• _Exercise_: Every line of the following records that includes "down" should be copied.

• _Source records_:
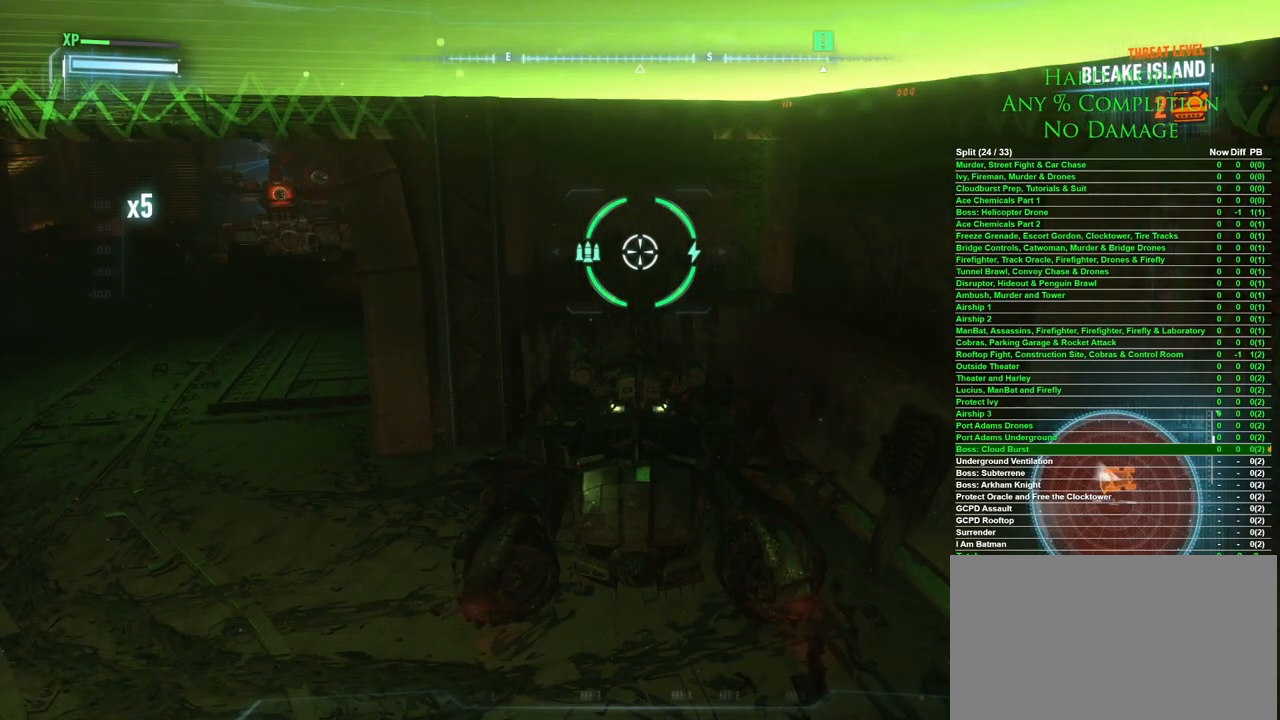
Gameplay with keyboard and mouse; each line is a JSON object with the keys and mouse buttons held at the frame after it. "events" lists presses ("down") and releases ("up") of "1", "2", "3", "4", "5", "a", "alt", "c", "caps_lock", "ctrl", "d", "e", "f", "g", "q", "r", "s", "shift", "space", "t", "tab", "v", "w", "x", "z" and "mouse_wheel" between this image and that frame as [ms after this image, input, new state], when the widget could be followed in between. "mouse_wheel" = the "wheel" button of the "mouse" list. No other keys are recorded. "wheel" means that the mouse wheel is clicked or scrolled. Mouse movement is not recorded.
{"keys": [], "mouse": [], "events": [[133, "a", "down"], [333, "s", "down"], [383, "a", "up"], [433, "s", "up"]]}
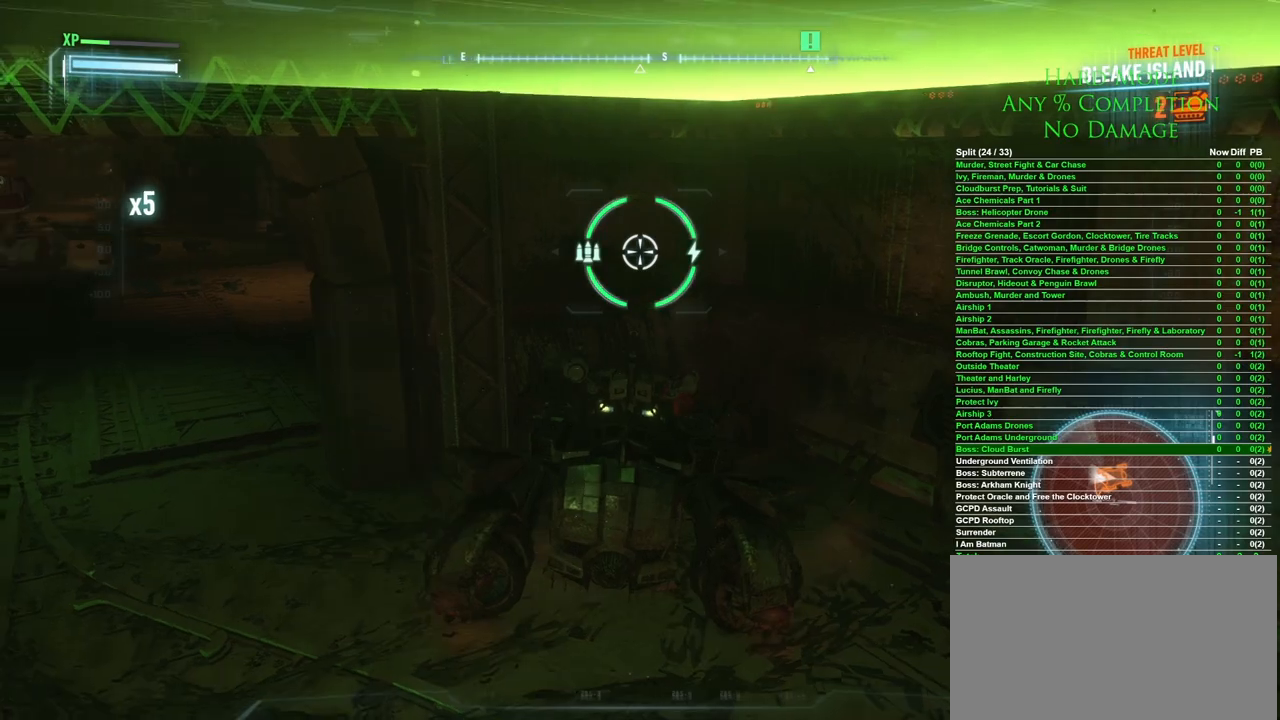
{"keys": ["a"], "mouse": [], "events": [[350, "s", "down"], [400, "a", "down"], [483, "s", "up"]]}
--
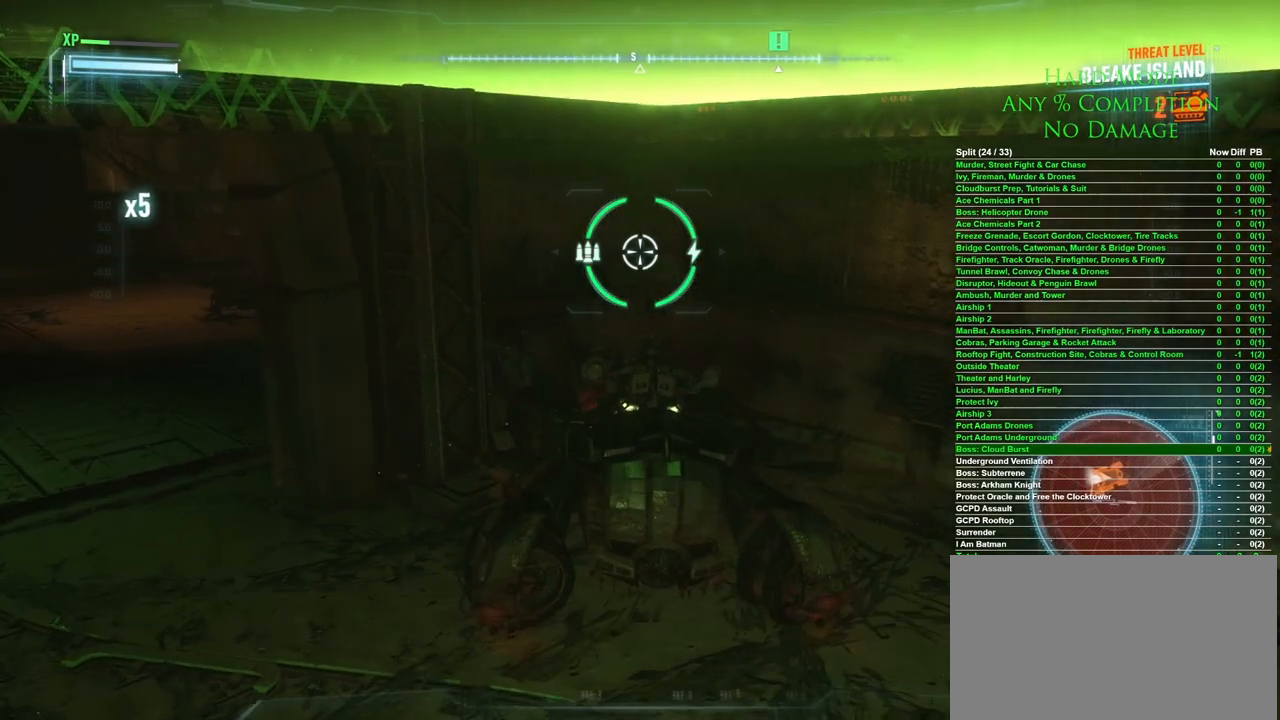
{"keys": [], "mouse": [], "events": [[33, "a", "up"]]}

• _Solution to the problem_:
Gameplay with keyboard and mouse; each line is a JSON object with the keys and mouse buttons held at the frame after it. "events" lists presses ("down") and releases ("up") of "1", "2", "3", "4", "5", "a", "alt", "c", "caps_lock", "ctrl", "d", "e", "f", "g", "q", "r", "s", "shift", "space", "t", "tab", "v", "w", "x", "z" and "mouse_wheel" between this image and that frame as [ms after this image, input, new state], when the widget could be followed in between. "mouse_wheel" = the "wheel" button of the "mouse" list. No other keys are recorded. "wheel" means that the mouse wheel is clicked or scrolled. Mouse movement is not recorded.
{"keys": [], "mouse": [], "events": [[133, "a", "down"], [333, "s", "down"], [383, "a", "up"], [433, "s", "up"]]}
{"keys": ["a"], "mouse": [], "events": [[350, "s", "down"], [400, "a", "down"], [483, "s", "up"]]}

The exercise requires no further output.